I thought once or twice about leaving

Just to see those unknown places in my mind

But the more I thought of leaving, the more I fell in love

With everything I'd have to leave behind


Yeah I thought once or twice about leaving

Just to see those unknown places in my mind

But there's so much left to do, a farmer's work is never through

And I'm not the kind to leave it all behind


I think most teenagers get it in their heads that the grass might be a little greener on the other side and I guess that was me.  I left Mississippi and headed to Nashville in 1995 and I was only planning on staying for 6 months.  Obviously, I stayed a little longer, but in my heart, that place is still home.  I told my wife not to long ago that the dirt on that property is just as much a part of who I am as anything else.  I go back as often as I can and help out.  If you grew up on a farm, you know that there's always something left to do.  A farmer's work never ends.  My parents have always kept the place up really nice and as long as I'm alive, I'm going to do my best to help keep it up the way that they have.


I often wonder who's gonna take my place

After the Lord decides to come take me away

But I keep on working everyday at the break of dawn

'til they lay me down in those fields of home

Yeah I'll keep on working these fingers to the bone

'til they lay me down in those fields of home


This past January, we said goodbye to daddy for the last time.  I guess they needed a good guitar and fiddle player in Heaven.  I remember momma asked me just a few days after daddy's service, "what in the world am I gonna do with a hundred and seventy acres?"  I told her, "we'll keep the fields up, the trails down, the fence lines cleaned, and everything else…just like we've always done."  And that's what we're going to do.  

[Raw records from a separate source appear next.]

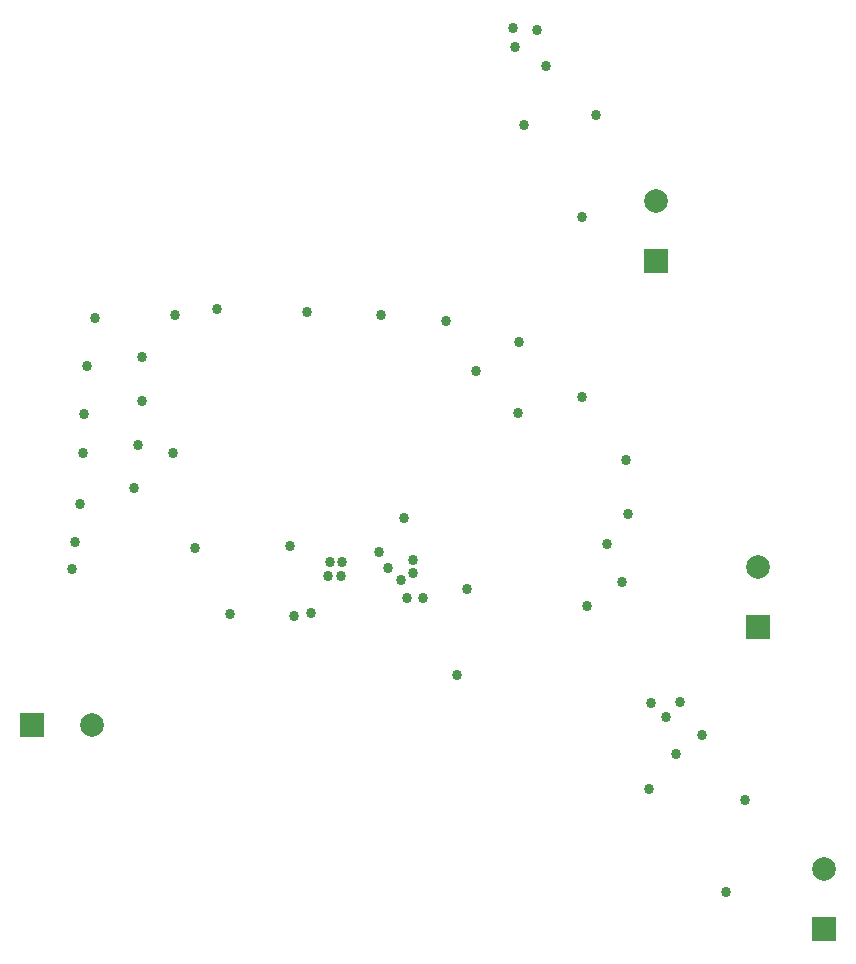
<source format=gbs>
%FSTAX23Y23*%
%MOIN*%
%SFA1B1*%

%IPPOS*%
%ADD64R,0.078900X0.078900*%
%ADD65C,0.078900*%
%ADD66R,0.078900X0.078900*%
%ADD67C,0.034000*%
G54D64*
X04797Y02584D03*
X05019Y01576D03*
X04459Y03804D03*
G54D65*
X04797Y02784D03*
X04459Y04004D03*
X02579Y02258D03*
X05019Y01776D03*
G54D66*
X02379Y02258D03*
G54D67*
X02849Y03163D03*
X03371Y028D03*
X03412Y02801D03*
X03409Y02753D03*
X03364Y02755D03*
X03238Y02852D03*
X02718Y03048D03*
X0292Y02846D03*
X0449Y02285D03*
X04526Y0216D03*
X04539Y02332D03*
X04442Y02329D03*
X02511Y02777D03*
X02523Y02866D03*
X02539Y02994D03*
X0273Y03191D03*
X02549Y03163D03*
X02744Y03338D03*
X0255Y03293D03*
X02746Y03485D03*
X02562Y03452D03*
X02587Y03615D03*
X02855Y03625D03*
X02995Y03644D03*
X03296Y03635D03*
X03542Y03623D03*
X03757Y03605D03*
X04002Y03532D03*
X03857Y03437D03*
X04211Y03349D03*
X04227Y02655D03*
X04295Y02861D03*
X04346Y02735D03*
X03989Y04516D03*
X04063Y04572D03*
X03982Y0458D03*
X04018Y04257D03*
X03795Y02425D03*
X03607Y02739D03*
X04359Y03139D03*
X03999Y03296D03*
X04366Y02961D03*
X03827Y0271D03*
X03618Y02947D03*
X03629Y02681D03*
X03683D03*
X03648Y02765D03*
Y02806D03*
X03565Y02779D03*
X03534Y02833D03*
X03039Y02626D03*
X03307Y0263D03*
X03253Y02621D03*
X04092Y04455D03*
X04212Y0395D03*
X04257Y04289D03*
X04436Y02042D03*
X0461Y02225D03*
X04755Y02007D03*
X0469Y01701D03*
M02*
</source>
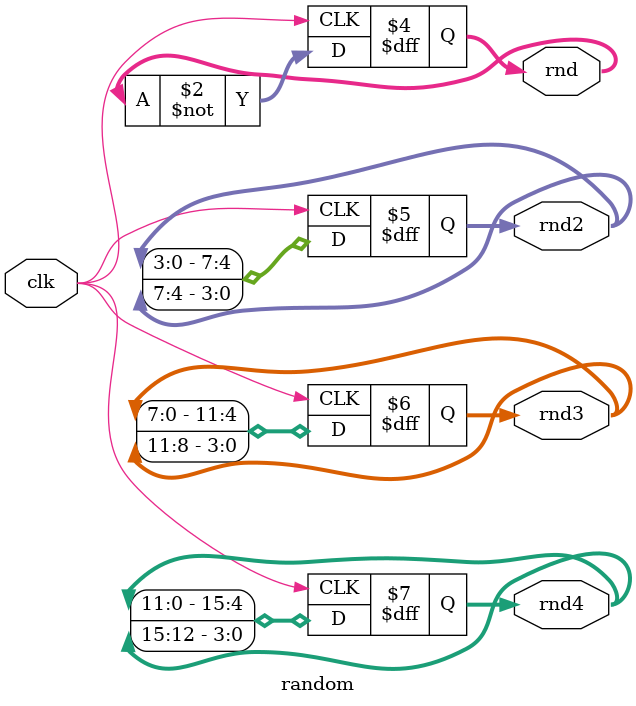
<source format=v>
`timescale 1ns / 1ps

module random (
    input clk, // should be a very fast clock
    output reg [3:0] rnd,
    output reg [7:0] rnd2,
    output reg [11:0] rnd3,
    output reg [15:0] rnd4
);

// Shift register

initial
begin
    rnd = 1;
    rnd2 = 1;
    rnd3 = 1;
    rnd4 = 1;
end

always @(posedge clk)
begin
    rnd <= ~rnd;
    rnd2 <= {rnd2[3:0], rnd2[7:4]};
    rnd3 <= {rnd3[7:4], rnd3[3:0], rnd3[11:8]};
    rnd4 <= {rnd4[11:8], rnd4[7:4], rnd4[3:0], rnd4[15:12]};
end

endmodule

</source>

I remember after the service, someone asked me if I wrote "Fields Of Home" about daddy.  They said it described him so well.  I told them "I'd actually written it about myself."  I guess that adds a little more truth to something daddy used to tell my wife Michelle.  He'd say, "Michelle, just remember…the apple doesn't fall far from the tree."  Then they'd both smile because they knew it was true.


Comments Section

Mark, your website looks REALLY great! I especially like your story about Fields of Home. Of course you know how special your family is to me. We share a lot of good memories. Your dad would be so proud!! He always was so proud of you and Teresa. We all miss him so much!! But I KNOW he is having a great time with Jesus right now! Keep up the good work!